Institution: Sequoia Foundation
Investigator(s): Gayle Windham, Ph.D.
Award Cycle: 2002 (Cycle 11) Grant #: 11RT-0173 Award: $129,090
Subject Area: Epidemiology
Award Type: Research Project Awards
Abstracts

Initial Award Abstract
This study will examine whether a mother’s smoking during pregnancy affects puberty in her daughter. The marker of puberty that we will use is the age at which the daughter starts menstruating (e.g. age at menarche). Scientific evidence has been accumulating that events during pregnancy, when the baby is developing, can have later effects on health conditions that do not appear until childhood or even adulthood. Recently, there has been much concern that puberty is starting earlier than previously thought among American children, and that this might be due to modern day exposures. Cigarette smoke contains hundreds of chemicals, including some shown to harm reproduction in animals. Smoking is also known to have damaging effects on the development of a baby, causing problems such as low birth weight. Although there is little data addressing potential effects of smoke exposure on puberty, we have been conducting a study that suggests an earlier age at menarche among daughters of smokers. We found these associations to be stronger among children of a race other than White. In general, onset of menarche has been observed to occur at an earlier age among Blacks than Whites. The proposed investigation will make use of data already collected in a large-scale study with a 30-year follow-up, in order to quantify the effect of maternal smoking on early age at menarche, by race.

The data to be analyzed are from the Collaborative Perinatal Project (CPP), a study of over 50,000 pregnant women and their children, conducted in 12 medical centers throughout the United States. Pregnant women were recruited from 1959-1965, their pregnancy outcomes were recorded, and their children were followed for up to 8 years for various health endpoints. Two investigators independently extended the follow-up of sub-sets of the children into adulthood, asking their age at menarche. By combining these two groups, we will have information on 1560 girls born into the CPP. Interviews with their mothers during pregnancy asked about a variety of lifestyle factors, including smoking history. Factors that might bias an apparent effect of smoking on age at menarche are available from the pregnancy interviews and the later childhood exams and interviews. Age at menarche was asked of the daughters as part of the follow-up interview when they were young adults. The mean age at menarche will be calculated, as well as classifying it as “early” (<12) and “late” (>13) ages. These will be compared by amount smoked by the pregnant mother, controlling for related factors. The sub-sets followed include a high proportion of non-Whites (primarily Blacks) so we will be able to examine whether any associations found differ by race, as our earlier work indicated. We will also examine this question by combining this newer data with our previous data.
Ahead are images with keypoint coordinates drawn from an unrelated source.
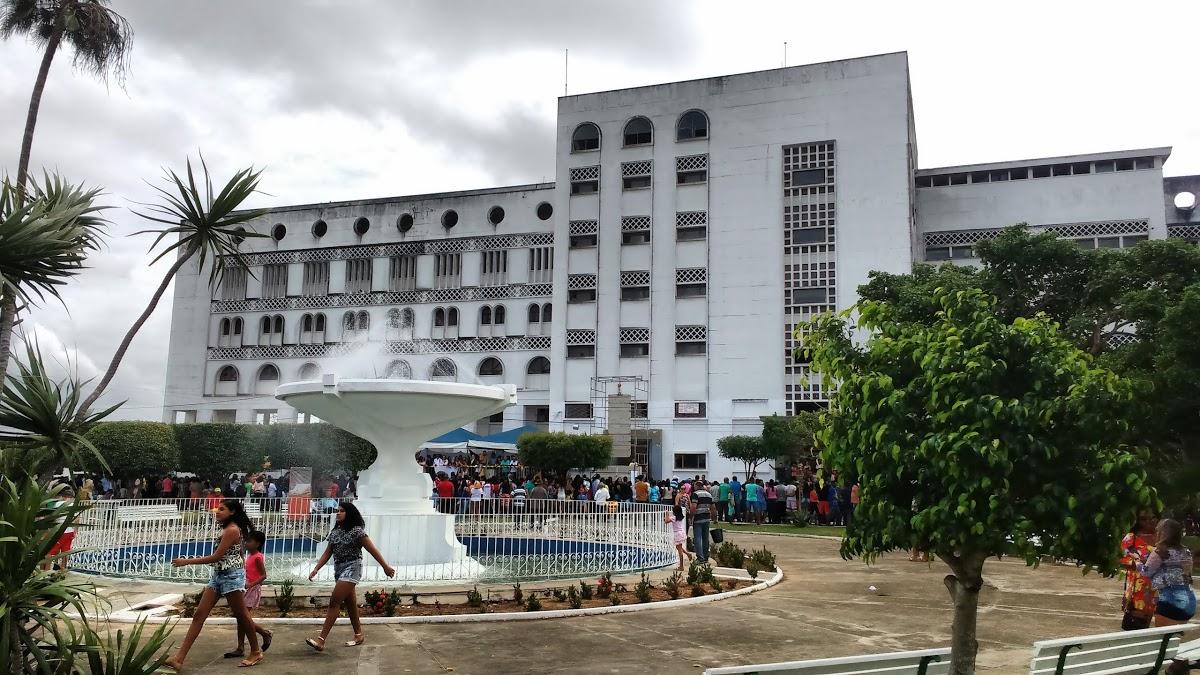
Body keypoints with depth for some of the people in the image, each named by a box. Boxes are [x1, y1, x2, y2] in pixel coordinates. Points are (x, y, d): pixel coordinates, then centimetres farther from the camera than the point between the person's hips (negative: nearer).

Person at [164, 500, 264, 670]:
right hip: (218, 575, 10)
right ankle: (179, 658, -1)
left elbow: (216, 557, -19)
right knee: (199, 614, 1)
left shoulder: (232, 530, -16)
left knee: (241, 615, 1)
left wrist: (186, 561, -16)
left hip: (232, 575, -10)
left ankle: (256, 652, 15)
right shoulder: (227, 529, 15)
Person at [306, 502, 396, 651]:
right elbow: (327, 553, 11)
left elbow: (372, 550, -10)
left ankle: (321, 640, -16)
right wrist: (316, 569, -1)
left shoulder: (356, 531, -10)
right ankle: (359, 635, 24)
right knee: (350, 603, 13)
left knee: (334, 602, -14)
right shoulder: (335, 531, 10)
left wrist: (385, 566, -10)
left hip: (352, 568, -7)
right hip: (339, 569, 7)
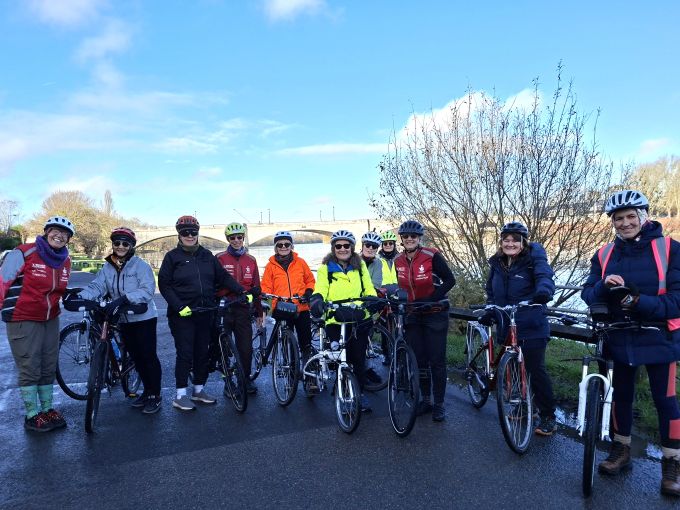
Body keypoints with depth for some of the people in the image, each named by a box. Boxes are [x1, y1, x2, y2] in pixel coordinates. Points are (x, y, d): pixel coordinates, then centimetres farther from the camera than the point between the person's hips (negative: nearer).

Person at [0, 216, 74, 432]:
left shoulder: (65, 261, 4)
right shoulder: (23, 253, -15)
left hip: (50, 320, 6)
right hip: (23, 321, -6)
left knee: (49, 367, 12)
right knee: (29, 369, 0)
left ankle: (47, 409, 26)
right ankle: (32, 416, 13)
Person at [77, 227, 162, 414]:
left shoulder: (141, 266, -11)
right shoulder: (107, 268, 5)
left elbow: (147, 290, -23)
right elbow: (96, 287, -7)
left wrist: (124, 298, -36)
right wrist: (80, 296, -27)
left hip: (144, 318, -6)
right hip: (124, 320, 6)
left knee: (149, 356, -1)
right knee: (136, 357, 15)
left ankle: (155, 396, 11)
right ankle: (147, 391, 30)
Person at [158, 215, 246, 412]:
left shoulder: (207, 255, 10)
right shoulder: (172, 256, -2)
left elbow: (223, 277, 10)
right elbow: (164, 285, -6)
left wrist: (243, 292, -1)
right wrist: (179, 306, -17)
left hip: (205, 313, 4)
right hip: (182, 314, -4)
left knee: (203, 353, 10)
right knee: (185, 354, -3)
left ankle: (199, 390, 24)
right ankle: (181, 396, 9)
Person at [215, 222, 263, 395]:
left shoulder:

Given the depth and quality of the data set to be examined, this analysis should yield valuable information about an area deserving further investigation, namely the effects of smoke exposure early in fetal development on later maturation, in a very cost-effective manner. This study will expand our knowledge of the reproductive process and of the effects of smoke exposure during pregnancy on the offspring and their later health. It will also provide guidance for designing future studies of this important issue.